Policy Research in Macroeconomics

Lessons for the Euro Area – a simple model of savings, debt & private spending

With the election of President Macron in France, and renewed discussions about the future of the Eurozone, PRIME is keen to engage in the debate on the way forward. We post here the introduction to a 2016 essay by Professor Andrea Terzi, together with the pdf link to the full essay. Andrea Terzi is Professor of Economics at Franklin University, Switzerland, and Research Associate at Levy Economics Institute of Bard College, USA.  

In the year 2010, “Eurozone crisis” became the catchphrase to describe the condition of Europe’s Economic and Monetary Union (EMU) living through its first existential crisis as the risk of an operational breakup materialized. In that same year, the U.S. economy was on its way to recover, albeit weakly, from the Great Recession. By contrast, recession in the euro area (EA) had laid bare some fundamental vulnerabilities, questioning the very survival of the single currency. One of the intended pillars of monetary union was posing a vital threat to the operational sustainability of the single currency. This was the practice that the Eurosystem (i.e., the European Central Bank and the National Central Banks of those countries that had adopted the euro) would not be an outright buyer of national governments’ debt, a practice that was understood to be consistent with the monetary financing prohibition stated in the EU Treaty.

# [EXERCISE PROMPT]
For each statement, answer yes or no to say whether it agrees with the Eurozone crisis text, and quote the exact words from the text that decide it.
1. The essay introduced on the page was written in 2016.
2. In 2010 the U.S. economy was recovering strongly from the Great Recession.
3. The Eurosystem was meant to be an outright buyer of national governments' debt.
The entries have no connection to the Eurozone crisis text.

# [EXCERPTED DATA]
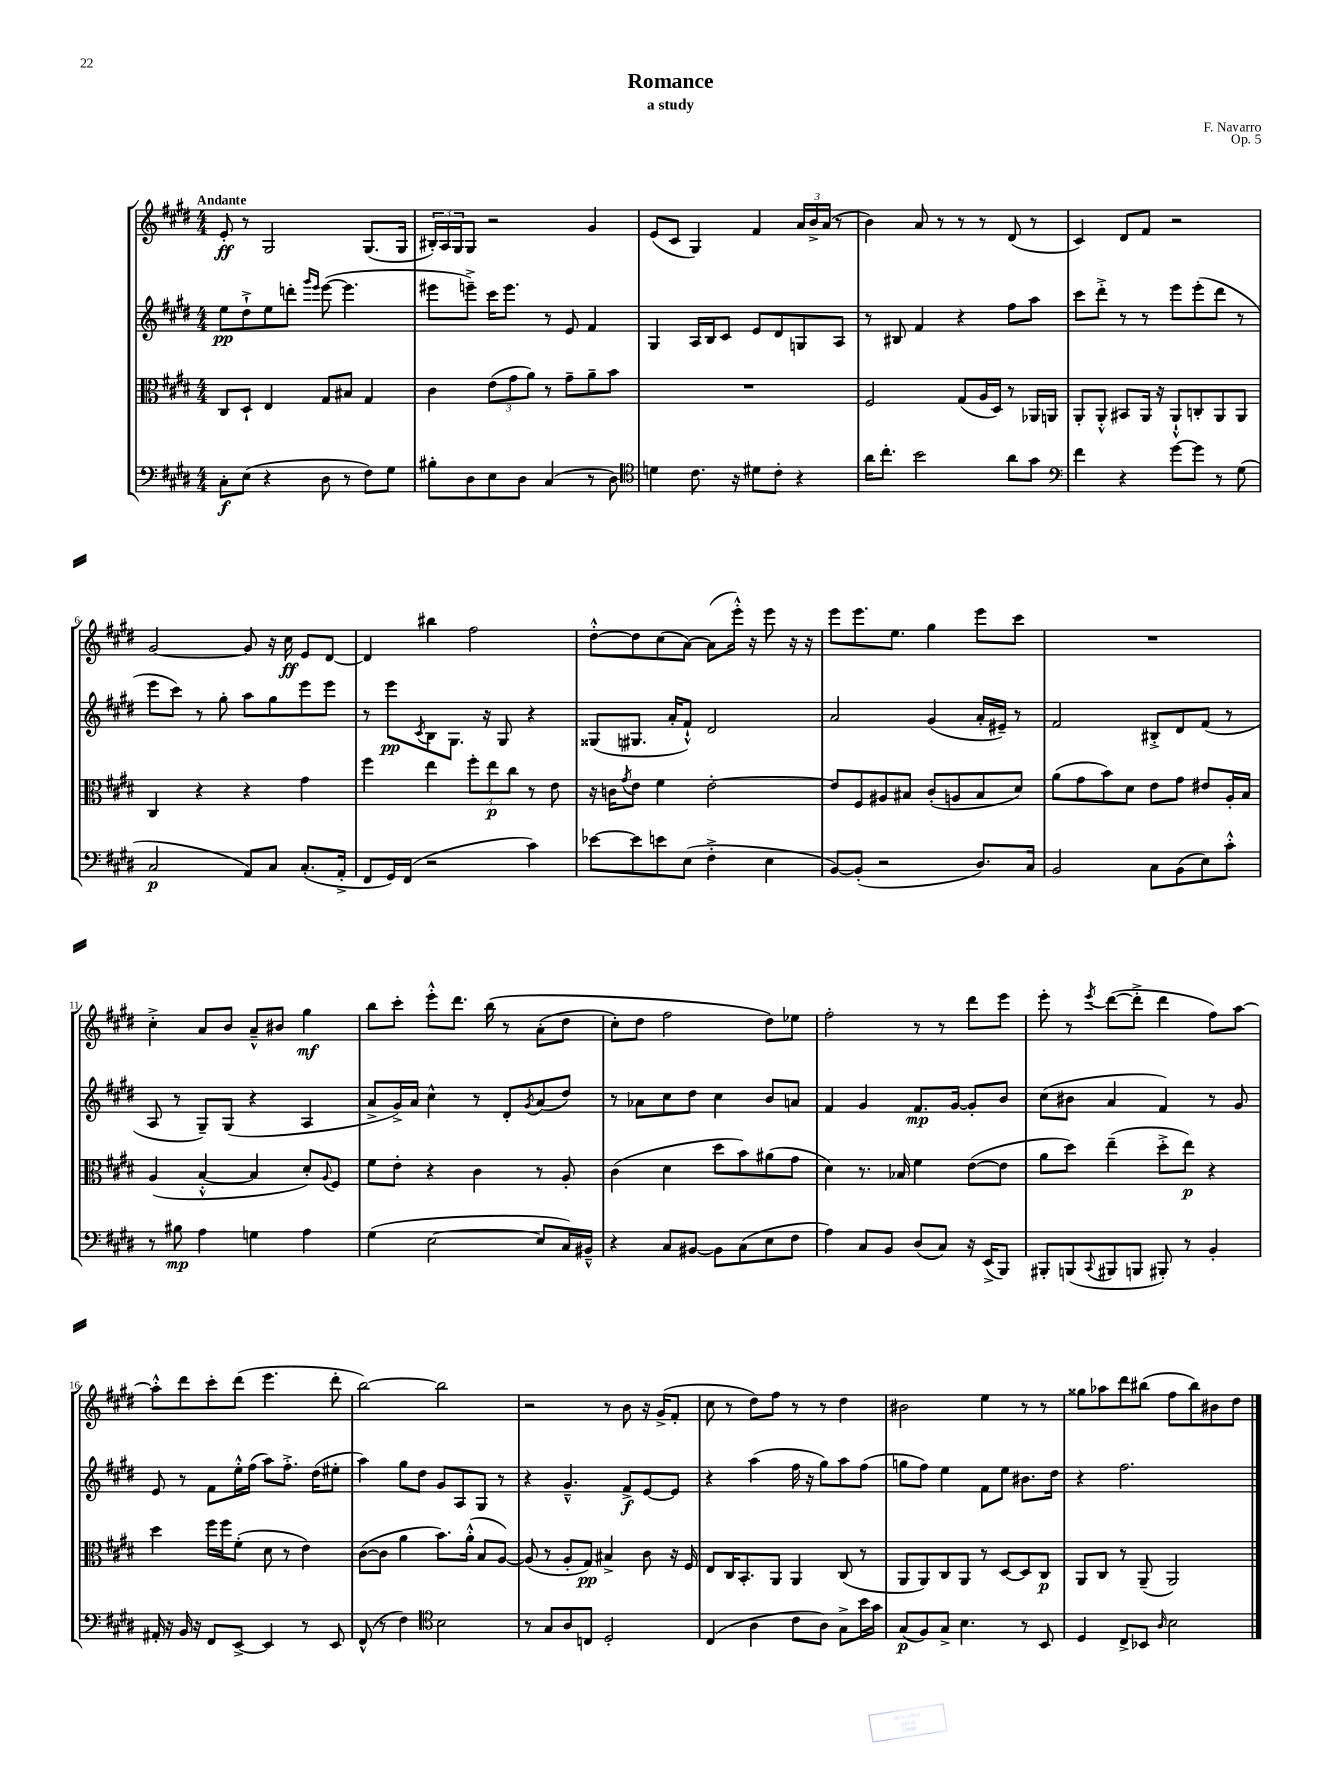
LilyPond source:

\header { title = "Romance" composer = "F. Navarro" subtitle = "a study" opus = "Op. 5" }
<<
\new StaffGroup <<
\new Staff = "s0" {
    \clef treble \key e \major \numericTimeSignature \time 4/4 \tempo "Andante"
    e'8-.\ff r8 gis2 gis8.( gis16 |
    \tuplet 3/2 { bis16-.) a16 gis16 } gis8 r2 gis'4 |
    e'8( cis'8 gis4) fis'4 \tuplet 3/2 { a'16 b'16-> a'16( } r8 |
    b'4) a'8 r8 r8 r8 dis'8( r8 |
    cis'4) dis'8 fis'8 r2 |
    gis'2~ gis'8 r16 cis''16\ff e'8 dis'8~ |
    dis'4 bis''4 fis''2 |
    dis''8~-.-^ dis''8 cis''8( a'8~) a'8( e'''16-.-^) r16 e'''8 r16 r16 |
    e'''8 e'''8. e''8. gis''4 e'''8 cis'''8 |
    R1 |
    cis''4-.-> a'8 b'8 a'8---^ bis'8 gis''4\mf |
    b''8 cis'''8-. e'''8-.-^ dis'''8. b''16\( r8 a'8-.( dis''8 |
    cis''8-.) dis''8 fis''2 dis''8\) ees''8 |
    fis''2-. r8 r8 dis'''8 e'''8 |
    e'''8-. r8 \acciaccatura { e'''8 } dis'''8~( dis'''8-.-> dis'''4 fis''8) a''8~ |
    a''8-.-^ dis'''8 cis'''8-. dis'''8( e'''4. dis'''8-. |
    b''2~) b''2 |
    r2 r8 b'8 r16 gis'16->( fis'8-. |
    cis''8 r8 dis''8) fis''8 r8 r8 dis''4 |
    bis'2 e''4 r8 r8 |
    gisis''8 aes''8 dis'''8 bis''8( fis''8 bis''8) bis'8 dis''8 \bar "|." |
}
\new Staff = "s1" {
    \clef treble \key e \major \numericTimeSignature \time 4/4
    e''8\pp dis''8-!-> e''8 d'''8-. \grace { gis'''16 e'''16 } e'''8~( e'''4. |
    eis'''8 e'''8--->) cis'''16 e'''8. r8 e'8 fis'4 |
    gis4 a16 b16 cis'8 e'8 dis'8 g8 a8 |
    r8 bis8 fis'4 r4 fis''8 a''8 |
    cis'''8 dis'''8-.-> r8 r8 e'''8 e'''8-.( dis'''8 r8 |
    e'''8 cis'''8) r8 gis''8-. a''8 gis''8 e'''8 e'''8 |
    r8 e'''8\pp \acciaccatura { cis'8 } b8 gis8. r16 gis8 r4 |
    gisis8( gis8. a'16-. fis'8-!-^) dis'2 |
    a'2 gis'4( a'16-. eis'16--) r8 |
    fis'2 bis8-.-> dis'8 fis'8( r8 |
    a8 r8 gis8--) gis8( r4 a4 |
    a'8-> gis'16->) a'16 cis''4-^ r8 dis'8-. \acciaccatura { gis'8 } a'8( dis''8) |
    r8 aes'8 cis''8 dis''8 cis''4 b'8 a'8 |
    fis'4 gis'4 fis'8.\mp gis'16~ gis'8-. b'8 |
    cis''8( bis'8 a'4 fis'4) r8 gis'8 |
    e'8 r8 fis'8 e''16-.-^ fis''16( a''8) fis''8.-.-> dis''16( eis''8-. |
    a''4) gis''8 dis''8 gis'8 a8 gis8 r8 |
    r4 gis'4.---^ fis'8->\f e'8~ e'8 |
    r4 a''4( fis''16 r16 gis''8) a''8 fis''8( |
    g''8 fis''8) e''4 fis'8 e''8 bis'8. dis''16 |
    r4 fis''2. \bar "|." |
}
\new Staff = "s2" {
    \clef alto \key e \major \numericTimeSignature \time 4/4
    cis8 dis8-! e4 gis8 bis8 gis4 |
    cis'4 \tuplet 3/2 { e'8( gis'8 a'8) } r8 gis'8-- a'8-- b'8 |
    R1 |
    fis2 gis8( a16 dis16) r8 aes,16 a,16 |
    a,8-. a,8-.-^ bis,8 a,16 r16 a,8-!-^ c8-. a,8 a,8 |
    cis4 r4 r4 gis'4 |
    fis''4 e''4 \tuplet 3/2 { fis''8-. e''8\p cis''8 } r8 e'8 |
    r16 c'16 \acciaccatura { gis'8 } e'8 fis'4 e'2~-. |
    e'8 fis8 ais8 bis8 cis'8-.( a8 bis8 dis'8) |
    a'8( gis'8 b'8) dis'8 e'8 gis'8 eis'8 a16-. b16 |
    a4( b4~-.-^ b4 dis'8-.) \appoggiatura { a8 } fis8 |
    fis'8 e'8-. r4 cis'4 r8 a8-. |
    cis'4( dis'4 dis''8 b'8) ais'8( gis'8 |
    dis'4) r8. bes16 fis'4 e'8~( e'8 |
    a'8 dis''8) e''4--( dis''8-.-> e''8\p) r4 |
    dis''4 fis''16 fis''16 fis'8-.( dis'8 r8 e'4) |
    cis'8~( cis'8 a'4 b'8.) a'16-.-^( b8 a8~) |
    a8( r8 a8-. gis8\pp) bis4-> cis'8 r16 fis16 |
    e8 cis16 b,8.-. a,8 a,4 cis8( r8 |
    a,8 a,8) cis8 a,8 r8 dis8~ dis8 cis8\p |
    a,8 cis8 r8 a,8--( a,2) \bar "|." |
}
\new Staff = "s3" {
    \clef bass \key e \major \numericTimeSignature \time 4/4
    cis8-.\f e8( r4 dis8 r8 fis8) gis8 |
    bis8-. dis8 e8 dis8 cis4( r8 dis8) |
    \clef tenor d'4 cis'8. r16 dis'8 cis'8-. r4 |
    a'16 cis''8.-. b'2 a'8 gis'8 |
    \clef bass fis'4 r4 gis'8~ gis'8 r8 gis8( |
    cis2\p a,8) cis8 cis8.-.( a,16-.-> |
    fis,8 gis,16) fis,16( r2 cis'4) |
    ees'8~ ees'8 e'8 e8( fis4-.-> e4 |
    b,8~) b,8-.( r2 dis8.) cis16 |
    b,2 cis8 b,8( e8) cis'8-.-^ |
    r8 bis8\mp a4 g4 a4 |
    gis4( e2~ e8 cis16) bis,16---^ |
    r4 cis8 bis,8~ bis,8 cis8( e8 fis8 |
    a4) cis8 b,8 dis8( cis8) r16 e,16->( b,,8) |
    bis,,8-. b,,8( \appoggiatura { cis,8 } bis,,8 b,,8 bis,,8-.) r8 b,4-. |
    ais,16-. r16 b,16 r16 fis,8 e,8~-> e,4 r8 e,8 |
    fis,8-^( r8 fis4) \clef tenor b2 |
    r8 gis8 a8 c8 dis2-. |
    cis4( a4 cis'8 a8) gis8-> b'16 gis'16 |
    gis8\p( fis8) gis8-> b4. r8 b,8 |
    dis4 cis8-> bes,8 \grace { a16 } b2 \bar "|." |
}
>>
>>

# [SOLUTION]
1. Yes: "the introduction to a 2016 essay by Professor Andrea Terzi"
2. No: "the U.S. economy was on its way to recover, albeit weakly, from the Great Recession"
3. No: "would not be an outright buyer of national governments’ debt"